How Subway Toasted Quiznos In The Sandwich Wars

How Subway Toasted Quiznos In The Sandwich Wars

You can toast them, dress them up with pesto or lobster, and even use strange rodents to advertise them, but it turns out that all most people want from a sandwich is to know that it's healthy and cheap.

The bankruptcy filing of Quiznos, announced on Friday, is the latest sign that Americans, burned by the recession and slow recovery, would rather have a $5 footlong sandwich than fancier fare like a toasted sub. The downfall of Quiznos comes as downscale rival Subway is growing rapidly -- the company plans to add 10,000 restaurants in the next four years, according to Businessweek.

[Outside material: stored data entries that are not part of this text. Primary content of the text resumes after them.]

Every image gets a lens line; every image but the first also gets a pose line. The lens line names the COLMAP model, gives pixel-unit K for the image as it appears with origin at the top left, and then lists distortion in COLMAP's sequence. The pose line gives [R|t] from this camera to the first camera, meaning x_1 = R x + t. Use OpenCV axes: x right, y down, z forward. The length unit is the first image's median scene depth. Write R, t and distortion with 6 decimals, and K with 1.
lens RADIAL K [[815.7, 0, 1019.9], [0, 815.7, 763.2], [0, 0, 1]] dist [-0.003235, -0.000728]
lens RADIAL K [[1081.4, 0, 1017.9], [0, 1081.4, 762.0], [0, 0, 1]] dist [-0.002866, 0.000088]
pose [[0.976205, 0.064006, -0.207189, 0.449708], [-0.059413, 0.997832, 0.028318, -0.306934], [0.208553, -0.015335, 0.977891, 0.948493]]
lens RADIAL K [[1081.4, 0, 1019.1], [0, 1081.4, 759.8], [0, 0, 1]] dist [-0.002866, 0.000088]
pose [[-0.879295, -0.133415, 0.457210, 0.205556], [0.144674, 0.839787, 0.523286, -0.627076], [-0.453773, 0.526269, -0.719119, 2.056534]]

It wasn’t always this way. Though much smaller, Quiznos was once a legitimate competitor to Subway. At its height, Quiznos was able to use toasted and (arguably) meatier subs to lure some customers away from Subway’s boring, cold sandwiches, making it Subway’s closest rival in the sandwich game.

A Quiznos chicken sub.

But Quiznos' upscale appeal might also have set the stage for its own destruction.

“Quiznos really came out of the box with a better sandwich concept with a higher price point, which means many of the franchisees went into more expensive locations,” said Darren Tristano, the executive vice president of Technomic, a food research firm. Fancier locations meant higher rent, which meant that Quiznos restaurants needed to constantly be more profitable, Tristano said.

So when the recession hit, Quiznos was in trouble. Suddenly no one cared about the temperature of their sandwich, they just wanted it to be cheap.

Subway responded, launching its now-ubiquitous $5 footlong promotion in 2008. Americans responded: Revenue for the sandwich and sub industry grew 6.8 percent in 2009, led largely by the $5 footlong, according to a report from IBISWorld.

The chart above from IBISWorld shows how revenue for the sandwich and sub industry spiked in 2009, thanks largely to the $5 footlong.

With other upscale sandwich chains like Jimmy John's and Potbellys making inroads into Quiznos' niche, the company tried to compete with Subway on price. That decision “proved to be the downfall” for many of the chain's franchises, according to IBISWorld. “The use of premium ingredients in inexpensive menu items squeezed profitability at locations that already faced declining sales,” the report said.

Over the past five years, Quiznos has closed about 2,500 locations, according to IBISWorld, out of more than 4,000 before the recession hit. The company’s sales and market share both dropped by more than 50 percent between 2008 and 2013. It's now third in market share in sandwiches, behind Subway and Jimmy John's. In comparison, Subway has about 40,000 stores worldwide.

And Quiznos didn't just struggle to compete with Subway on pricing. Subway was one of the first large-scale food chains to capitalize on a growing American appetite for healthier foods by touting its own healthy offerings, starting with the Jared Fogle campaign in 2000, according to IBISWorld.

jared fogel

Jared Fogle, a Subway spokesperson, and New York Giants Defensive End Michael Strahan pose with Fogle's old pants while celebrating 10 years of keeping the weight he lost off in New York City.

Quiznos also suffers from a high debt load and a tortured relationship with franchisees, many of whom have sued the chain, alleging that it forced them to pay more for ingredients by buying from a Quiznos-affiliated supplier. Quiznos in 2009 agreed to pay $95 million to settle a series of class-action franchisee suits.

Quiznos is hoping that by filing for bankruptcy protection, the company will have more flexibility to give its franchisees a better deal, according to a news release announcing the bankruptcy.

"Our business plan includes several key elements aimed at supporting our franchisees, including reducing food costs, implementing a franchise owner rebate program, in certain circumstances making loans available to franchisees for restaurant improvements, investing in advertising to improve location awareness, and providing new incentives for prospective franchisees," Quiznos CEO Stuart K. Mathis wrote in the release.

Still the damage may already be done. Hard feelings between Quiznos and its franchisees have hurt the chain's ability to expand, Tristano said, noting that franchisees “have been closing stores instead of trying to build large systems.” All while Subway just keeps getting bigger.